Six Pack genuinely enjoys most Christmas songs, but not all. There are some that annoy even Six Pack, the most un-Scrooge-like blogger you probably have ever read. There are some songs that are complete nonsense, and some are just downright weird. Some grow on you, but remember, so does fungus. Some you just want to avoid.
This Six Pack is the traditional Christmas songs that even Six Pack struggles with. Keep in mind, there ARE many more, but these six are the ones you will most likely hear in the stores and on the radio song-athons around Christmas Eve. Some are versions of the songs, some are the songs themselves sung by anyone. Either way, Six Pack doesn’t need to hear them again.
6) “Do They Know It’s Christmas” by Band Aid --- A good idea (helping feed the needy in Africa) gone bad by its questionable lyrics. Penned by Bob Geldof and Midge Ure, the lyrics include “there won’t be snow in Africa this Christmastime (is there ever?) and some other silliness, but the most inexplicable words come from the the mouth of Bono - “Well, tonight thank God it’s them instead of you.” Bono sings it so convincingly that you wonder if you heard it right. Yeah, you did.
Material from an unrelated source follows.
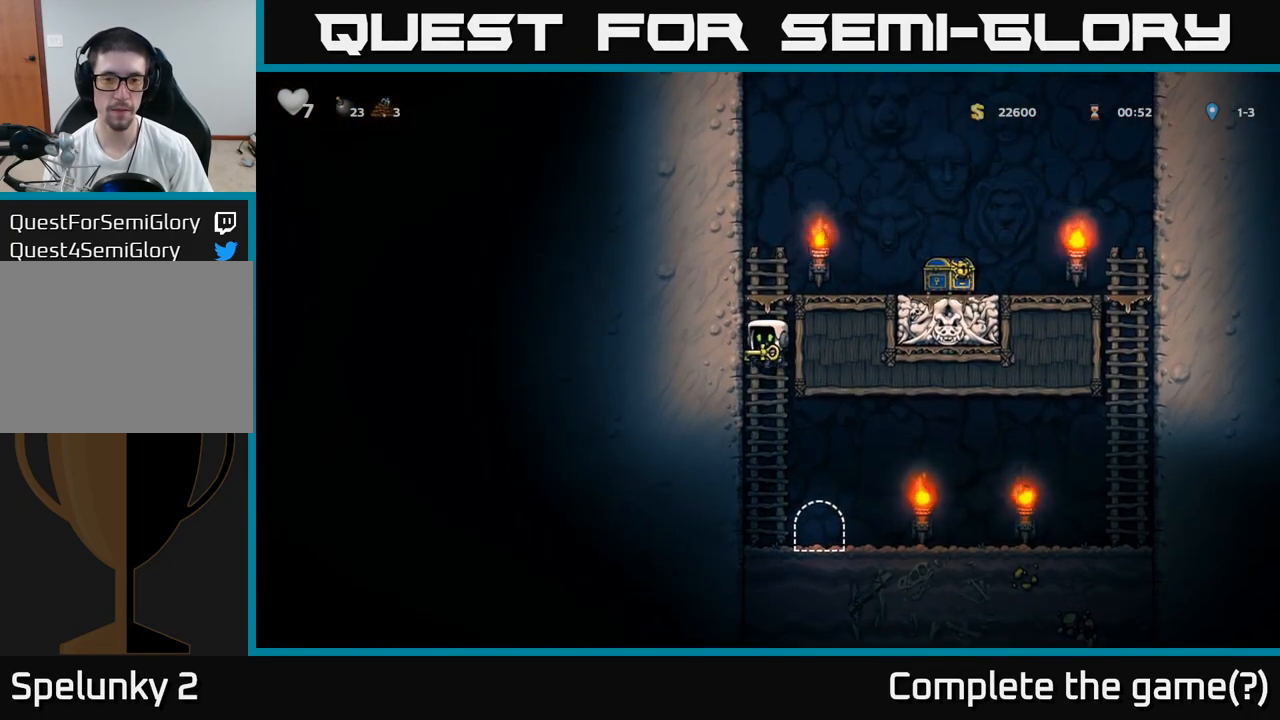
{"buttons": [], "left_stick": "right", "events": [[50, "A", "up"], [217, "A", "down"], [283, "left_stick", "right"], [367, "A", "up"]]}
The line has bothered me for years, but Six Pack found an explanation from Songfacts.com:
“Bono enjoyed the song except for the line "Tonight, thank God, it's them instead of you." He recalled in the book U2 by U2: "It's the most biting line, and actually reveals how selfish a mindset we all have underneath. I think (lyrist) Bob (Geldof) was trying to be honest and raw and self-accusatory. Rather than sing, 'We're lucky it's not us' he was saying: 'Well, when you say that, you mean 'lucky it's them.' Now look at it. Now look at yourself.'"
As it turned out, that was the very line Bob Geldof expected Bono to sing. "I told him I didn't want to sing the line. He said, 'This is not about what you want, OK? This is about what these people need.' I was too young to say, 'This is about what you want.' But it was his show and I was happy to be in it. I knew it needed some force, the line. I kind of did an impersonation of Bruce Springsteen, that was really what was in my mind."
That saves the song a little, but it still comes in at No. 6.
5) “Little Drum Machine Boy” by Beck --- Full disclosure, Six Pack isn’t a huge Beck fan to begin with and “Little Drummer Boy” might be his least favorite traditional non-secular Christmas song. (Six Pack does like Bob Seger’s version.) Still, Beck’s constant drum beat goes on for more than seven minutes and overwhelms the mutated lyrics. It certainly makes for a happier holiday season when it is over (the song, not the season.)
4) “Christmas Wrapping” by The Waitresses --- The Waitresses are known mostly for “I Know What Boys Like” and this ditty from 1981, although they practically sound like the same song. Six Pack will give some credit here - it takes a special something to get an original song to become a Christmas standard. That tidbit falls under Mama Six Pack’s Christmas rule of saying something nice even if you don’t like the gift.
3) “Chipmunk Song (Christmas Don’t be Late)” by Alvin and the Chipmunks --- Released in 1958, this song has been annoying people for close to 60 years now. And it will be around for at least 60 more, even though Six Pack won’t. The song was on a loop in the mall where Six Pack worked for 10 years and he was lucky enough to hear it on every break. Six Pack does enjoy the Bob Rivers’ parody “Chipmunks Roasting on an Open Fire,” though.
2) “Wonderful Christmastime” by Paul McCartney --- Here is proof that even one of the greatest songwriters of all-time can be off his game. It seems Sir Paul received a Casio keyboard on Christmas morning and wanted to write a song before noon. The first note of this song sends Mrs. Six Pack into a holiday conniption, so it does have one redeeming quality, Six Pack’s best guess is that McCartney wanted to prove people would buy anything he put his name on. Six Pack does know people who like it, so maybe Sir Paul won the bet.
1) “Santa Baby” by Eartha Kitt --- It’s not just Catwoman, it is anyone who sings this awful, greed-filled song. Even Six Pack darling Kelly Clarkson has a version and Six Pack doesn’t like hers, either. Six Pack realizes it is all tongue-in-cheek, but it just spoils the meaning of Christmas with the gimme-this, gimme-that attitude. Six Pack also hates car commercials with cars with big bows on them, too, but that is a different story for a different day You know what I hope Santa gives her for Christmas - herpes!